Over the last month I have been dealing with dog issues. My dog, Bryce, is 12 1/2 years old. As a senior dog, he has all the typical ailments that come with elderly dogs as well as a few extra for good measure. He has:
- dry eyes
- chronic bronchitis which makes him cough incessantly
- and he’s a little hard of hearing
For those of you who have pets, you know they are like your children. You do everything you possibly can to ensure they are happy and have a good quality of life. And when you fall short of those 2 goals, your heart rips in half.
Providing a good quality of life
To keep Bryce’s various ailments in check, I am using standard veterinary practices, medication, and holistic veterinary practices.
The dry eyes and the hearing are the easiest to deal with. Drops in his eyes and a few modifications on how I communicate with him are enough to keep those 2 issues in check.
The arthritis has been more involved. He’s taking Rimadyl which is basically doggy ibuprofen. Also, I take him to see a chiropractor for dogs. Dr. Sell uses cold laser therapy to ease the pain Bryce has in his shoulders and hips. In addition, he goes to an acupuncturist for dogs. Dr. McCain treats him for his cough as well as the arthritis. She uses acupuncture and Chinese herbal medicines to treat his problems. The combination of all 3 of these things has really helped to keep his arthritis in check.
For the colitis, the vet recommended a dog food that was high in fiber and is good for dogs who have sensitive stomachs. The dog food really worked well! The only problem was that Bryce HATED it. I tried everything to get him to eat it but the smell of the food was so strong, it was hard to mask. I finally gave up and started adding Metamucil to ground beef and to yogurt. Thankfully, the extra fiber has worked well enough that his colitis is mostly in check.
Lastly, we come to his cough which is the issue that has been plaguing me this month. When Bryce is lying down and not moving, for the most part, he is not coughing. As soon as he starts moving around, he’s coughing.

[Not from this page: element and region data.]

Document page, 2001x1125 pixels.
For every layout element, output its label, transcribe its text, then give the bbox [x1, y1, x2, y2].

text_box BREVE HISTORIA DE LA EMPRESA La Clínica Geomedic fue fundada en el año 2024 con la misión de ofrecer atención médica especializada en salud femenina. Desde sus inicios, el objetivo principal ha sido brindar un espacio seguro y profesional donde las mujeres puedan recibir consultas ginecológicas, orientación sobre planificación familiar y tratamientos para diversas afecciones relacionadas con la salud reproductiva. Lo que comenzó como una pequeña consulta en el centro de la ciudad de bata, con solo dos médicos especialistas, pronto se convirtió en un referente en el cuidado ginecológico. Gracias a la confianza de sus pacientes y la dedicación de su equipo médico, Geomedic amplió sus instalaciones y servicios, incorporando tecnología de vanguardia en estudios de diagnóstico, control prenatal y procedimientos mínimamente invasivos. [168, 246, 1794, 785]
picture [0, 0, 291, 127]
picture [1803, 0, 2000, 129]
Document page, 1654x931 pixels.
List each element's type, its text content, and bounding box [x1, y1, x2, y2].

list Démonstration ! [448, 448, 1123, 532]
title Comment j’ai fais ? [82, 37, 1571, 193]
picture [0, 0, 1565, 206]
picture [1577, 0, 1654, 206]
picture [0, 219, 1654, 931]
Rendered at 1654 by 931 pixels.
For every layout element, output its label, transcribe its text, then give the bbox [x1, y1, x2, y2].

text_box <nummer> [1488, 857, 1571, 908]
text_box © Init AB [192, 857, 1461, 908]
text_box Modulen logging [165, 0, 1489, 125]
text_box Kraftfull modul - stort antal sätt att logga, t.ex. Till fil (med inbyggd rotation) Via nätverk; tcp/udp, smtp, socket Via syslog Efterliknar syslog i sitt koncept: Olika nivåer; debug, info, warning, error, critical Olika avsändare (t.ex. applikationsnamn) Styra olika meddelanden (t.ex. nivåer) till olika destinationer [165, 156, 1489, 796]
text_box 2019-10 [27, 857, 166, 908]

For a long time, he was taking a pain medication that helped to suppress his cough. This worked quite well for a while until his cough got worse. As it got worse, the vet had me up the dosage. We got to such a high dose that side effects kicked in. He would pace for hours and he would act a little crazy and paranoid. Once that occurred, it was back to the vet to find other alternatives. Bryce is now on a new pain medication which not only suppresses the cough but also helps ease his arthritis pain. The only problem is the medication only lasts around 3 hours and I’m only allowed to give him 1 pill every 6 hours. Bryce hasn’t slept through the night for an entire month now which means I haven’t either. Last night, he was up at 11:30, 1:30, and 4:30. The night before, he was up at 1am and coughed constantly for 45 minutes before finally settling down.
If only dogs could talk …
I spoke to the vet again this morning. My only other alternative is to give Bryce steroids to help decrease the inflammation in his lungs. In order to do that, he has to be off the Rimadyl which means his arthritis might flare up again.
Hmmm, do I watch Bryce cough incessantly or watch him hobble along in pain? Really?! Are those my only 2 choices?
It is really important to me that Bryce has the best quality of life possible. But what does that look like? I don’t know how much pain he is in when his hips bother him nor do I know how much his cough drives him crazy. Bryce is one of those dogs that is always smiling even when I perceive him to be suffering. When caring for my mom who died from pancreatic cancer, at least I knew how she was feeling; and I knew what her wishes were. I don’t know how much Bryce is suffering, nor do I know what he wants. If only he could tell me how he is feeling and where I should concentrate my efforts.
I don’t want to be, nor do I plan to be someone who will keep a pet alive just because I want and need him to be with me. To me that is being selfish. I’m told by friends that when it’s time, you’ll just know. I’m sure that’s true; but until then, I don’t know how to stop the ache in my heart.